Review the case on page 85 titled: “Disparate Impact: What do the statistics mean?” Once your read the case, answer all three questions.
Disparate impact: what do the Statistics Mean?
Claims of discrimination can be pursued under an allegation of disparate impact. According to this approach, the effect or impact of staffing practices can be discriminatory and thus in violation of the Civil Rights Act. Such an impact could occur even though there may be no underlying intention to discriminate against members of a protected group or class (e.g., women or minorities). Pursuit of a disparate impact claim requires the use of various statistics to show that, in effect, women or minorities are being treated differently than men or nonminorities under the law.
Exhibit 2.5 shows three types of disparate impact statistics: flow statistics, stock statistics, and concentration statistics. Also shown is a statistical example of disparate impact for each type. For each of these three types of statistics, prepare a report in which you discuss the following:
1. How can an organization collect and report these statistics in the form shown in Exhibit 2.5?
2. What standards or guidelines would you recommend for deciding whether statistical differences between men and women, or nonminorities and minorities, reflect discrimination occurring throughout an organization’s staffing system?

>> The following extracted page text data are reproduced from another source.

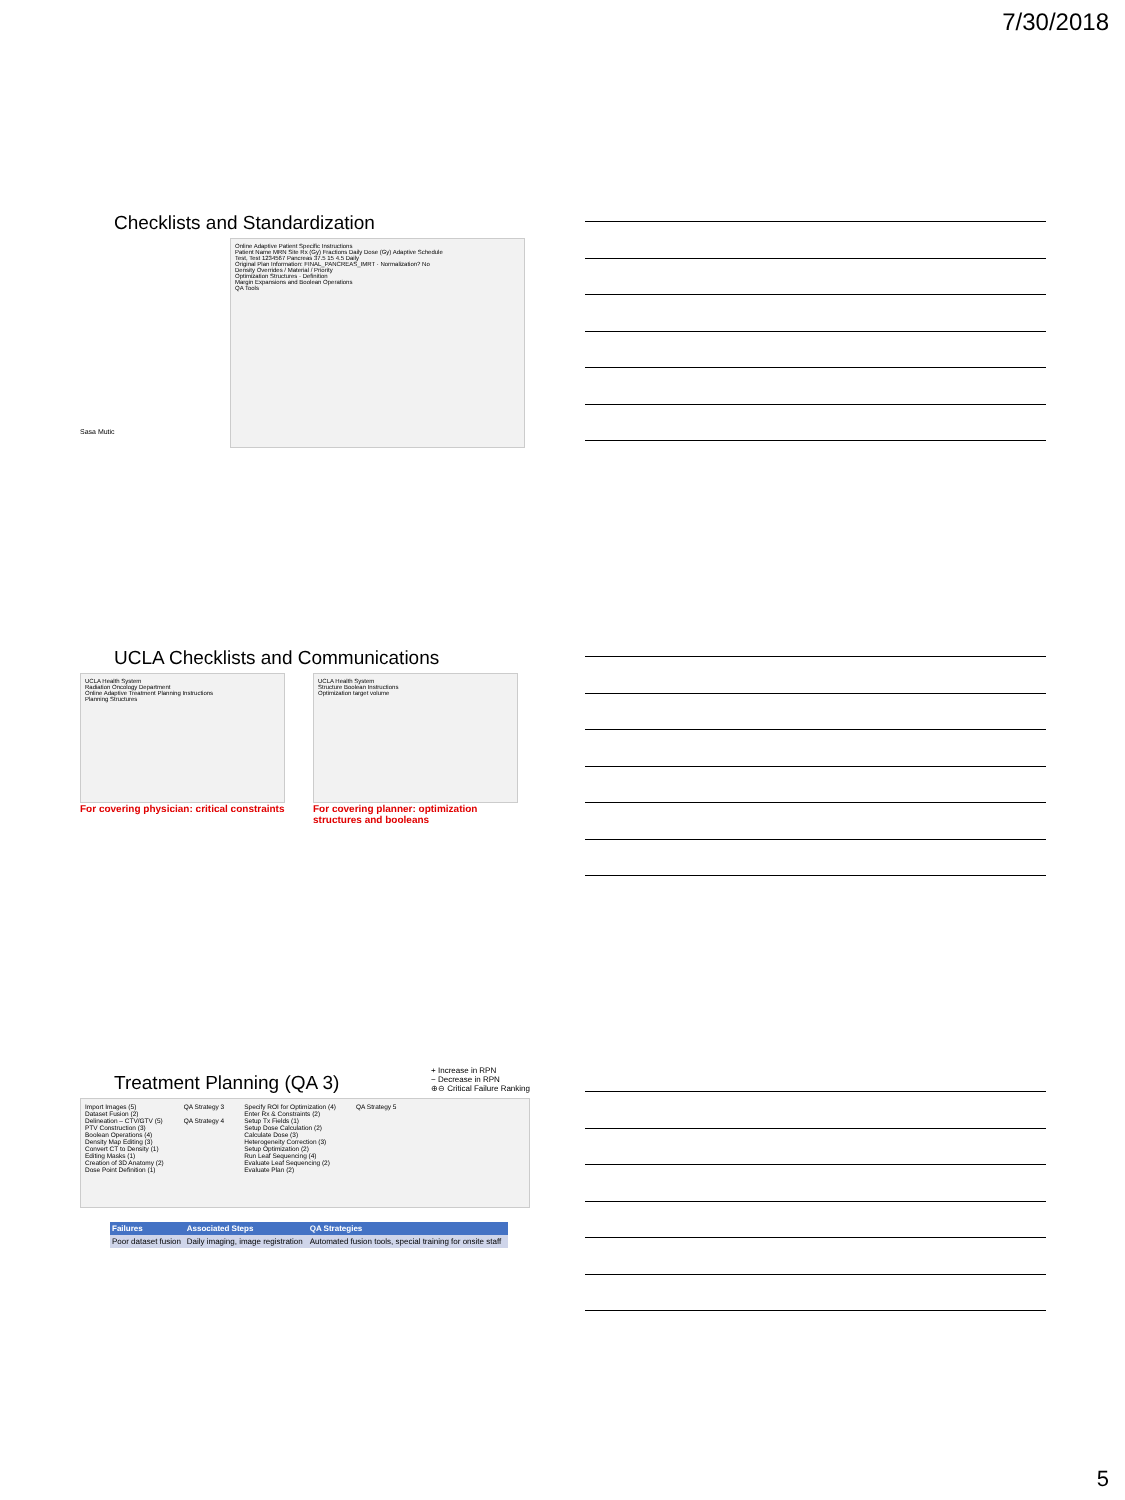7/30/2018
Checklists and Standardization
Sasa Mutic
Online Adaptive Patient Specific Instructions
Patient Name MRN Site Rx (Gy) Fractions Daily Dose (Gy) Adaptive Schedule
Test, Test 1234567 Pancreas 37.5 15 4.5 Daily
Original Plan Information: FINAL_PANCREAS_IMRT · Normalization? No
Density Overrides / Material / Priority
Optimization Structures · Definition
Margin Expansions and Boolean Operations
QA Tools
UCLA Checklists and Communications
UCLA Health System
Radiation Oncology Department
Online Adaptive Treatment Planning Instructions
Planning Structures
For covering physician: critical constraints
UCLA Health System
Structure Boolean Instructions
Optimization target volume
For covering planner: optimization structures and booleans
Treatment Planning (QA 3)
+ Increase in RPN
− Decrease in RPN
⊕⊖ Critical Failure Ranking
Import Images (5)
Dataset Fusion (2)
Delineation – CTV/GTV (5)
PTV Construction (3)
Boolean Operations (4)
Density Map Editing (3)
Convert CT to Density (1)
Editing Masks (1)
Creation of 3D Anatomy (2)
Dose Point Definition (1)
QA Strategy 3
QA Strategy 4
Specify ROI for Optimization (4)
Enter Rx & Constraints (2)
Setup Tx Fields (1)
Setup Dose Calculation (2)
Calculate Dose (3)
Heterogeneity Correction (3)
Setup Optimization (2)
Run Leaf Sequencing (4)
Evaluate Leaf Sequencing (2)
Evaluate Plan (2)
QA Strategy 5
| Failures | Associated Steps | QA Strategies |
| --- | --- | --- |
| Poor dataset fusion | Daily imaging, image registration | Automated fusion tools, special training for onsite staff |
5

3. What types of staffing activities (recruitment, selection, and employment) might be causing the statistical differences? For example, in Exhibit 2.5 the selection rate is 50% for men and 11% for women. How would the organization collect the data necessary to compute these selection rates, how would you decide whether the difference in selection rates (50% vs. 11%) is big enough to indicate possible discrimination, and what sorts of practices might be causing the difference in selection rates?
Heneman. Staffing Organizations (Page 85). McGraw-Hill Education. Kindle Edition.